Kepala Badan Kesatuan Bangsa dan Politik Kabupaten Garut Nurrodhin mengaku bahwa penutupan rumah doa itu dilakukan karena tidak memiliki izin. Penghentian aktivitas kegiatan pun dilakukan secara sukarela tanpa ada paksaan. "Penutupan itu hasil kesepakatan. Kalau mengikuti aturan tidak akan ada persoalan. Inshaallah kita fasilitasi," ujarnya.
Selain melakukan penutupan, pemerintah daerah juga mendata warga di sekitar rumah doa. Mereka diduga telah berpindah agama dari Islam ke kristen. Alasannya karena warga pernah mendapatkan bantuan berupa sembako. Warga itu pun kini mendapatkan pembinaan dan pemantauan dari kantor urusan agama setempat. "Setelah kami cek tidak ada warga yang pindah agama," ujar Nurrodhin.
Humas Kementerian Agama, Kabupaten Garut, Soni, menyatakan akan mendorong mediasi sebagai langkah penyelesaian.

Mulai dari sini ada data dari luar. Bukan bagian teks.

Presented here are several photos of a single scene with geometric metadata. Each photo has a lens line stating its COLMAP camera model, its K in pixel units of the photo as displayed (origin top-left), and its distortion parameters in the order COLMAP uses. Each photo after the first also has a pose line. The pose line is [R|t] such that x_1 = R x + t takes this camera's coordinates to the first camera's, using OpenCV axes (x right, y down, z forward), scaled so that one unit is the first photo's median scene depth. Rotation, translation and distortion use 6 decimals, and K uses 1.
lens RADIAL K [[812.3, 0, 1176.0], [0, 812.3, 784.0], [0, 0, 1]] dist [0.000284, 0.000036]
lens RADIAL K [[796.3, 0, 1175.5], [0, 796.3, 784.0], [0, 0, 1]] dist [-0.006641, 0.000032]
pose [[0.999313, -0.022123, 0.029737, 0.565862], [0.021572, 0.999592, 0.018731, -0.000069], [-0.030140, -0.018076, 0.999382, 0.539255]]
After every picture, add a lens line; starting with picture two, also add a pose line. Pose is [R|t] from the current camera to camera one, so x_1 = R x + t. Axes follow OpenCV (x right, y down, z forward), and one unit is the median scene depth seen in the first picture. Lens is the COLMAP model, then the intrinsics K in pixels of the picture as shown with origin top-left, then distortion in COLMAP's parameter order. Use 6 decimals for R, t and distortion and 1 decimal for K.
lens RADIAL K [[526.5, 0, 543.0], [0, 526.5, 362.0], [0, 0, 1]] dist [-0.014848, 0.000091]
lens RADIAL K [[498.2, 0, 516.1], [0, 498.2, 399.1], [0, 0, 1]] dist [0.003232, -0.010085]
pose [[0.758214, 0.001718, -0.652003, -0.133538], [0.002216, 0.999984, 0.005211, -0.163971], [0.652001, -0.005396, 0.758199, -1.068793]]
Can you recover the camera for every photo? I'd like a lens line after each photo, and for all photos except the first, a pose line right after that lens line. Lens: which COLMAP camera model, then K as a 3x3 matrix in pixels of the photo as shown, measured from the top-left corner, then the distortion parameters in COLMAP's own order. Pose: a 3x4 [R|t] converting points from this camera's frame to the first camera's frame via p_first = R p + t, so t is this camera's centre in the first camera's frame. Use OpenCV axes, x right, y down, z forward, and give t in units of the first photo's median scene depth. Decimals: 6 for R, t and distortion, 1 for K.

Ia berharap semua pihak agar menahan diri dan tidak memberikan narasi-narasi yang dapat memicu kegaduhan.
"Sesuai dengan fungsi dan perannya, Kemenag pun melalui penyuluh agama dan ASN lainnya menghimbau agar berperan aktif memberikan edukasi dan pembinaan terhadap masyarakat terkait moderasi dan kerukunan umat beragama," ujar Soni melalui keterangan resminya.